* _Required action_: In the entries below, find the lines that contain the word "help" and copy them.

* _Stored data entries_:
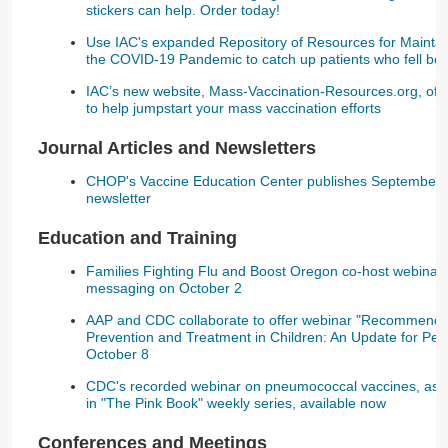
stickers can help. Order today!
Use IAC's expanded Repository of Resources for Maintai
the COVID-19 Pandemic to catch up patients who fell be
IAC’s new website, Mass-Vaccination-Resources.org, offe
to help jumpstart your mass vaccination efforts
Journal Articles and Newsletters
CHOP's Vaccine Education Center publishes September 
newsletter
Education and Training
Families Fighting Flu and Boost Oregon co-host webinar 
messaging on October 2
AAP and CDC collaborate to offer webinar "Recommendat
Prevention and Treatment in Children: An Update for Pedi
October 8
CDC's recorded webinar on pneumococcal vaccines, as w
in "The Pink Book" weekly series, available now
Conferences and Meetings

* _Answer to the exercise_:
stickers can help. Order today!
to help jumpstart your mass vaccination efforts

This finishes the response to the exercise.